What's happened in Canada is a classic valuation bubble, and all bubbles tend to end violently. It's inevitable, the primary reason is because market valuations in bubble scenarios are based more on expansion of credit and psychology rather than market fundamentals. Prices reach such unsustainable levels financed by increasingly high leverage that as prices climb higher the fragility of underlying market participants grows (160% debt to income, higher than our American friends ever were at). Eventually something upsets the apple cart, the market psychology turns which leads to a contraction in credit, which exposes the fragility of the underlying market participants, which then turns into a panic and eventually a market crash.

In any case the book I suggested above is a an interesting read if you're into this kind of stuff and it highlights that basically no valuation bubble ends with a soft landing and provides basically every example in history going back centuries and great underlying rationale to why.

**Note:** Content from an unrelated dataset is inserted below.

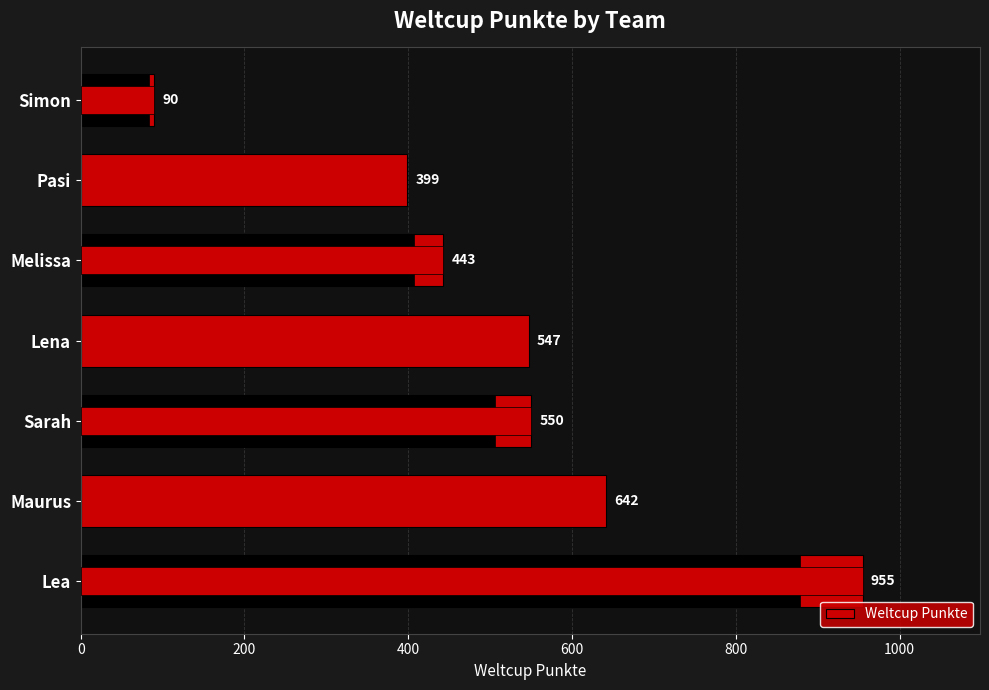

What is the difference between the second highest and minimum values?

552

While I see where you're coming from, I also think that this is appropriate for certain areas, but maybe not the country as a whole. The bubble has been forecast for a long time in Toronto and Vancouver, but elsewhere I'm not so sure. Even that 160% debt to income that is mentioned is basically a Canada-wide stat that would be higher in some areas than in others. Of course that doesn't mean that if Vancouver real estate crashes that everywhere else is free and clear, but there surely would be less impact in some areas where the price hasn't grown as swiftly and the fundamentals are not as out of line.